Also the fact that taking your horse out on a trail ride counts as a livestock movement- you have to be federally registered to own the horse for one thing, and then report it when you go somewhere with it. It's one thing when you're actually growing livestock, and another for some guy with his horse on vacation having to report in.
The whole thing reeks of a pretty good idea gone horribly wrong: tracking animals is fine. (In fact, buying animals of unknown origin at auctions is kind of moronic and I don't know why people do it.) The microchipping companies funding the USDA initiatives and it suddenly becoming mandatory, again with *no input whatsoever* from Congress, is not.
...Anyway, if you want to know more about this awesome program check out nonais.org.
Very informative - thanks mellifera.

________________________________________

## ACTIVITY LIST
[a] Write out the passage on livestock tracking from "Also the fact" up to and including "check out nonais.org.".
[b] Answer these questions using the passage on livestock tracking.
(i) What does taking a horse out on a trail ride count as?
(ii) Who is funding the USDA initiatives?
(iii) Which website is given for learning more about the program?

## Items drawn from a data source
________________________________________

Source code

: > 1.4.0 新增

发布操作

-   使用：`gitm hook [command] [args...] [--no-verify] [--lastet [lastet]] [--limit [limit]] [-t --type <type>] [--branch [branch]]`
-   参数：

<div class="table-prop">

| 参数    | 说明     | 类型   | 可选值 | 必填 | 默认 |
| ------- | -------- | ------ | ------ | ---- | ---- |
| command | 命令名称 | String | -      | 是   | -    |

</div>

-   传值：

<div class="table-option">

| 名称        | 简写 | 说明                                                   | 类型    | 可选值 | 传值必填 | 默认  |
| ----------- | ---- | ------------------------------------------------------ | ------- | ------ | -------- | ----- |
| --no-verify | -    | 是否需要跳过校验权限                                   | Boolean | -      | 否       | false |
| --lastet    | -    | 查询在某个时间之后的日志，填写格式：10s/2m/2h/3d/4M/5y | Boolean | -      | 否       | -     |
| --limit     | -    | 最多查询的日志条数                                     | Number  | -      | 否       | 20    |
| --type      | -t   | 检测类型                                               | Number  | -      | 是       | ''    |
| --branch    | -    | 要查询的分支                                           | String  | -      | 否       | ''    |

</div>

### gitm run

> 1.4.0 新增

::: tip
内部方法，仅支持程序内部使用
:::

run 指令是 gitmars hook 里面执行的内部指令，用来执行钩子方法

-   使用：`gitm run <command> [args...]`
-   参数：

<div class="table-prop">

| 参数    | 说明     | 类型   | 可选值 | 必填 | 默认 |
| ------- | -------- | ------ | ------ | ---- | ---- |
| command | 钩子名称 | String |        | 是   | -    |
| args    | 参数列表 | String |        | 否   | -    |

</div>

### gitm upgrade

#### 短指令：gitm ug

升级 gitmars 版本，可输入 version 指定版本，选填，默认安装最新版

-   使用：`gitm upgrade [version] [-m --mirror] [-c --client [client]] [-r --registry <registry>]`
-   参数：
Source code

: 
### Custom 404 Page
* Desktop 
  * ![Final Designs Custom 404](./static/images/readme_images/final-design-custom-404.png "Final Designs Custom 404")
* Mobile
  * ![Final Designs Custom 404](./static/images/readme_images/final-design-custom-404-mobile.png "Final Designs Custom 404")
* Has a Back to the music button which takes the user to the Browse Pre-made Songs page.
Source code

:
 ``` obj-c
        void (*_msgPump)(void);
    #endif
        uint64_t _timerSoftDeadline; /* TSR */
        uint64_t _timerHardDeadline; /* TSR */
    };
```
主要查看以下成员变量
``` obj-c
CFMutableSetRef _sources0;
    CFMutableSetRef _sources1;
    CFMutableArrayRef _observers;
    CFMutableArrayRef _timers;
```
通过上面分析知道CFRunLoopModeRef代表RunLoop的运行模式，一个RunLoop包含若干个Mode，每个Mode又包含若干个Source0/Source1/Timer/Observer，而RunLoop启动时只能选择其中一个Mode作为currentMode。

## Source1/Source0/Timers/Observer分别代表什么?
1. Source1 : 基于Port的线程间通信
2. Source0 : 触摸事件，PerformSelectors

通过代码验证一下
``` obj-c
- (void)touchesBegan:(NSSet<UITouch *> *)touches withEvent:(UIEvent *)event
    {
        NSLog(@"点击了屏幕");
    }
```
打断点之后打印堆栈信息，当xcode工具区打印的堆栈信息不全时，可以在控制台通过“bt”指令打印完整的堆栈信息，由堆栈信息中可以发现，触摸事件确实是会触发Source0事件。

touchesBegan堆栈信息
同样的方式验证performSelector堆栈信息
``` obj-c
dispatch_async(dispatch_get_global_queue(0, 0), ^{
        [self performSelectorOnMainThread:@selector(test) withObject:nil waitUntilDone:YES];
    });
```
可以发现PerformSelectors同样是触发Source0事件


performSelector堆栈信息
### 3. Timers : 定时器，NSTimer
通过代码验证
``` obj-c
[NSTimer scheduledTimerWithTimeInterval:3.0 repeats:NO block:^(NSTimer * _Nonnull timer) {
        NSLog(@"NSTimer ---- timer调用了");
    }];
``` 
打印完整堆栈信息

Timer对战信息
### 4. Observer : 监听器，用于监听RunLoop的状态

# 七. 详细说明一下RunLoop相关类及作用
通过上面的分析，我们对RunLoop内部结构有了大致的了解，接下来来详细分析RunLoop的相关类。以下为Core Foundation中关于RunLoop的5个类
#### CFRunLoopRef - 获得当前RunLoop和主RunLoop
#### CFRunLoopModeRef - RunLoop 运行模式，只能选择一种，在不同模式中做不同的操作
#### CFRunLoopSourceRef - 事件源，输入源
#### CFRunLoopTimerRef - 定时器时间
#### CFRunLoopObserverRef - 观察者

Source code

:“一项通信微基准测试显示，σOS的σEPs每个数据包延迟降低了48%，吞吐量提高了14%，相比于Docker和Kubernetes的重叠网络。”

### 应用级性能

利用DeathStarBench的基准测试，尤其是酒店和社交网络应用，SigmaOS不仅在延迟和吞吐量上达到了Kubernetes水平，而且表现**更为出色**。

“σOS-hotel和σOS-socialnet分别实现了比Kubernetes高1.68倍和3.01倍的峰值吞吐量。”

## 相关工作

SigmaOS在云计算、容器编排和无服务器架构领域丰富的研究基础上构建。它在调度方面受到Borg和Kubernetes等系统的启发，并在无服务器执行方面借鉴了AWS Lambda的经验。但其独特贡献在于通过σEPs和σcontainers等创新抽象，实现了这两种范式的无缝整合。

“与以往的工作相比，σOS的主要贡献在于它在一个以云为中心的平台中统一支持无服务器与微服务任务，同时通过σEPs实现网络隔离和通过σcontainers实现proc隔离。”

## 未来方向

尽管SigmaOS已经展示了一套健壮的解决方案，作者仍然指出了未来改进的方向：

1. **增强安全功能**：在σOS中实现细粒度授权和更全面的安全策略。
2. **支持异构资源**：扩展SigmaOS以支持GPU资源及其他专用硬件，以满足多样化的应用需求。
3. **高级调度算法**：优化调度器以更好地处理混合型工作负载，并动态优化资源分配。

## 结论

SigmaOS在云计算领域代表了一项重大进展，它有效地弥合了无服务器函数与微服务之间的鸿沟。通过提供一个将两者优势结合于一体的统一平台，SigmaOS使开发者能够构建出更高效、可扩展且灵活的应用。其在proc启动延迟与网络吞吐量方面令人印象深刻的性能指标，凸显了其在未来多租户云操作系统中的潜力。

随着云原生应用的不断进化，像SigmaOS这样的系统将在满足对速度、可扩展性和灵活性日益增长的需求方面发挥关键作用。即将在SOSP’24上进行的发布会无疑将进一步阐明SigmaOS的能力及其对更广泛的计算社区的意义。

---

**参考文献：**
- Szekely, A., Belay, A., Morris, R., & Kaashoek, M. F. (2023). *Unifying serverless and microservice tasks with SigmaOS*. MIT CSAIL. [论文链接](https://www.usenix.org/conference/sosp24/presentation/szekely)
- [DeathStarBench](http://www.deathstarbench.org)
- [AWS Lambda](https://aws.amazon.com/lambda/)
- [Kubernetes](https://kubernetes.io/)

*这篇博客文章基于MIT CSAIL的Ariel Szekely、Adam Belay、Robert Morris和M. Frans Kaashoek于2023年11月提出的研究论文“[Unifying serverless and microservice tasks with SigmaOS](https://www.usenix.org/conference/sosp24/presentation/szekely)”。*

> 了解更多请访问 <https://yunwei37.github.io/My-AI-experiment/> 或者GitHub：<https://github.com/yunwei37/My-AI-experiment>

________________________________________

## YOUR WRITTEN ANSWERS
[a]
Also the fact that taking your horse out on a trail ride counts as a livestock movement- you have to be federally registered to own the horse for one thing, and then report it when you go somewhere with it. It's one thing when you're actually growing livestock, and another for some guy with his horse on vacation having to report in.
The whole thing reeks of a pretty good idea gone horribly wrong: tracking animals is fine. (In fact, buying animals of unknown origin at auctions is kind of moronic and I don't know why people do it.) The microchipping companies funding the USDA initiatives and it suddenly becoming mandatory, again with *no input whatsoever* from Congress, is not.
...Anyway, if you want to know more about this awesome program check out nonais.org.

[b]
(i) A livestock movement.
(ii) The microchipping companies.
(iii) nonais.org.